Mean platelet volume and mortality risk in a national incident hemodialysis cohort.

International journal of cardiology

PubMedID: 27400185

Kim S, Molnar MZ, Fonarow GC, Streja E, Wang J, Gillen DL, Mehrotra R, Brunelli SM, Kovesdy CP, Kalantar-Zadeh K, Rhee CM. Mean platelet volume and mortality risk in a national incident hemodialysis cohort. Int J Cardiol. 2016;220862-870.
BACKGROUND
Higher mean platelet volume (MPV) is an indicator of larger, reactive platelets, and has been associated with a higher risk of thrombosis and cardiovascular events in the general population.

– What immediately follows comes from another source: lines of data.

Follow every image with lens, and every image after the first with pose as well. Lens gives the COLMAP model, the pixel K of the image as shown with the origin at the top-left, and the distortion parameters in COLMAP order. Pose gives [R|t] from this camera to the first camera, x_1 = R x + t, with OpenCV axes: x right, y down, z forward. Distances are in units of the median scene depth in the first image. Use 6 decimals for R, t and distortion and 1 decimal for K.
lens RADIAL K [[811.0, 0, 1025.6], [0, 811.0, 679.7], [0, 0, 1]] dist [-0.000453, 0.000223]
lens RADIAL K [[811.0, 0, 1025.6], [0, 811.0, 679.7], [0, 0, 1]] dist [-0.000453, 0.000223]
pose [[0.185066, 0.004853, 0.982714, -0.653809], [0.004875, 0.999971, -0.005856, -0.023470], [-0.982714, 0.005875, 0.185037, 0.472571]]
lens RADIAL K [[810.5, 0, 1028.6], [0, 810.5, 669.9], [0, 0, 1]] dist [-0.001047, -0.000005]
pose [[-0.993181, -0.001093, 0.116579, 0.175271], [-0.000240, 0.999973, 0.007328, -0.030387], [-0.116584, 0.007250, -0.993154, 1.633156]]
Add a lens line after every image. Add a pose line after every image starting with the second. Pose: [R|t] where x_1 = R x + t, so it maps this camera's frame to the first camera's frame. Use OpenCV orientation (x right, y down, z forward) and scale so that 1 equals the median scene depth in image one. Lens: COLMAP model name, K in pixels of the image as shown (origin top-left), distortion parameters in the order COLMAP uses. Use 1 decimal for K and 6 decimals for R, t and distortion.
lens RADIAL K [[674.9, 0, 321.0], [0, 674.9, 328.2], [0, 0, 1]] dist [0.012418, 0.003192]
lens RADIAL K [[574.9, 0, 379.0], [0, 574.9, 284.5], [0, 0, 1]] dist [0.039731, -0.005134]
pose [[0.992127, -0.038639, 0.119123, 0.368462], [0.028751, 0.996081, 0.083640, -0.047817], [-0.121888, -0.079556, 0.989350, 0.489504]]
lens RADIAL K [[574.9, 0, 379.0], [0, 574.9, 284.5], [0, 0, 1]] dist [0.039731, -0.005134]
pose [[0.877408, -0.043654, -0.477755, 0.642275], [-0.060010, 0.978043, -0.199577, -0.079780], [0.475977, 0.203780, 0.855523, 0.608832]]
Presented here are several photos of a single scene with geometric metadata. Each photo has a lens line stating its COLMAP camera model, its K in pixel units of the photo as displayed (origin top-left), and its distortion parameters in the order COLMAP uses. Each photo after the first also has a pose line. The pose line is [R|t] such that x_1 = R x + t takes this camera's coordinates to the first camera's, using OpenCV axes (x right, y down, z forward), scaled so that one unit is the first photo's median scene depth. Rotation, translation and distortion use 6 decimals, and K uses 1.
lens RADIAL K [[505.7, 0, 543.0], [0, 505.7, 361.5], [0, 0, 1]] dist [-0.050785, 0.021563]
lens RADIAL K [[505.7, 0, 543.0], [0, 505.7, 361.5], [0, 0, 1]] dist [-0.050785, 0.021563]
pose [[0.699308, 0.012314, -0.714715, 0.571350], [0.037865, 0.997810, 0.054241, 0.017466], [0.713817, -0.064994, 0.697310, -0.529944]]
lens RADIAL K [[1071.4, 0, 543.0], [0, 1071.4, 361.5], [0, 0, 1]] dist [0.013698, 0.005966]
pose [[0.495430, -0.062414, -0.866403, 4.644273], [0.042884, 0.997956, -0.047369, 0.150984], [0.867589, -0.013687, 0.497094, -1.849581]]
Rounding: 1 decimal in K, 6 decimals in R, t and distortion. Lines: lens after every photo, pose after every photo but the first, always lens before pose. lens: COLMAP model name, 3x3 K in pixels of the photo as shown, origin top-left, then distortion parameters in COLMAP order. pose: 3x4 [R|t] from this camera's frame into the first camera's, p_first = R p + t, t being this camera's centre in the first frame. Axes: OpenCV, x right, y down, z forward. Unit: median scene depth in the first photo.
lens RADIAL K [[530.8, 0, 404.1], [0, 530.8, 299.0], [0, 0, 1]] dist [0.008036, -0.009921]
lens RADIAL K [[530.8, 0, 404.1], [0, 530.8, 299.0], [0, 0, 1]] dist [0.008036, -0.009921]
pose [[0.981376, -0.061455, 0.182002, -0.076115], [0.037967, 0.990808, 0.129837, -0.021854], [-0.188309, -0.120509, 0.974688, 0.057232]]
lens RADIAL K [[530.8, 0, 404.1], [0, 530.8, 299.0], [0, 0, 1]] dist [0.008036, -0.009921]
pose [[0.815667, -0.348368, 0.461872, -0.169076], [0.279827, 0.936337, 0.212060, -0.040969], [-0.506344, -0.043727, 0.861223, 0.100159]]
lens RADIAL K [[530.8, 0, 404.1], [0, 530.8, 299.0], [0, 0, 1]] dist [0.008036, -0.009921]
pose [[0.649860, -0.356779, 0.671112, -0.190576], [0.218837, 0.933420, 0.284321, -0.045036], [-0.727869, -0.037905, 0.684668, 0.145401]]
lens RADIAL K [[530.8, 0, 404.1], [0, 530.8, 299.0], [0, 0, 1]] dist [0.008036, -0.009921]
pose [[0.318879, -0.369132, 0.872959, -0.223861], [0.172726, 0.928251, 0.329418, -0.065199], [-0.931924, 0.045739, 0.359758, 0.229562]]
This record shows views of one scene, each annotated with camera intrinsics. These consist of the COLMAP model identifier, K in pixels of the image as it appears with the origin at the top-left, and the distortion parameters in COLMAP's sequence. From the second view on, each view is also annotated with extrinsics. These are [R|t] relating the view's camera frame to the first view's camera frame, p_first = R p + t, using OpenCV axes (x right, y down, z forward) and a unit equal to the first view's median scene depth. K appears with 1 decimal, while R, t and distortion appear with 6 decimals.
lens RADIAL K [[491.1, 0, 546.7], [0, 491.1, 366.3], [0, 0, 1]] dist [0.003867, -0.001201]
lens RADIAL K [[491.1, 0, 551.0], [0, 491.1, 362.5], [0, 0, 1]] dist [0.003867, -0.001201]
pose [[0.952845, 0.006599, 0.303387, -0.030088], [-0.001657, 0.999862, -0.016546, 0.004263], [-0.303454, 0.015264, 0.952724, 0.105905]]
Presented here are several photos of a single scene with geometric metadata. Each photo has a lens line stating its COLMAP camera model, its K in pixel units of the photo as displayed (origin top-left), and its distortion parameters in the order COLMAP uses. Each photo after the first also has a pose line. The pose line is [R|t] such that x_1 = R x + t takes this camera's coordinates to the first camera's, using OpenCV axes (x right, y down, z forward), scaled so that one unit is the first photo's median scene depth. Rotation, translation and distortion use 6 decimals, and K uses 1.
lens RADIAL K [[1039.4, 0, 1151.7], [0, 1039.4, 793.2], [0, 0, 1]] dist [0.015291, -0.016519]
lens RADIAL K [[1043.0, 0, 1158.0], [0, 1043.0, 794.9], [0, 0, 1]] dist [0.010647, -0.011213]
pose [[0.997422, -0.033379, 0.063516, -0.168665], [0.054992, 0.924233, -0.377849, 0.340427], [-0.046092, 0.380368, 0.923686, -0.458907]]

Hemodialysis patients have a higher risk for cardiovascular death and predisposition to platelet dysfunction (thrombosis and bleeding diathesis), but the relationship between MPV and mortality in this population is unknown.

METHODS
Among a 5-year cohort (1/2007-12/2011) of 149,118 incident hemodialysis patients from a large national dialysis organization, we examined the association between MPV and all-cause mortality. In primary analyses, we granularly analyzed MPV across five categories: 7.2-7.5, >7.5-9.5, >9.5-11.5, >11.5-13.5, and >13.5-15.0fL. In secondary analyses, we examined MPV categorized as low, normal, and high based on thresholds in the general population: 7.2-7.5, >7.5-11.5, and >11.5fL, respectively. Associations between baseline and time-dependent MPV with mortality were estimated using traditional and time-dependent Cox models in order to determine long-term and short-term exposure-mortality associations, respectively, using three adjustment levels: unadjusted, case-mix, and case-mix+laboratory models.

RESULTS
In primary analyses, higher baseline and time-dependent MPV levels were associated with incrementally higher death risk in case-mix+laboratory analyses (reference: >9.5-11.5fL). In secondary analyses, high baseline and time-dependent MPV levels were associated with higher mortality, whereas low MPV was associated with lower death risk across all multivariable models (reference: normal MPV).

CONCLUSIONS
Hemodialysis patients with higher MPV have heightened mortality risk. Further studies are needed to determine the pathophysiologic basis for the higher risk, and if modification of MPV ameliorates mortality in this population.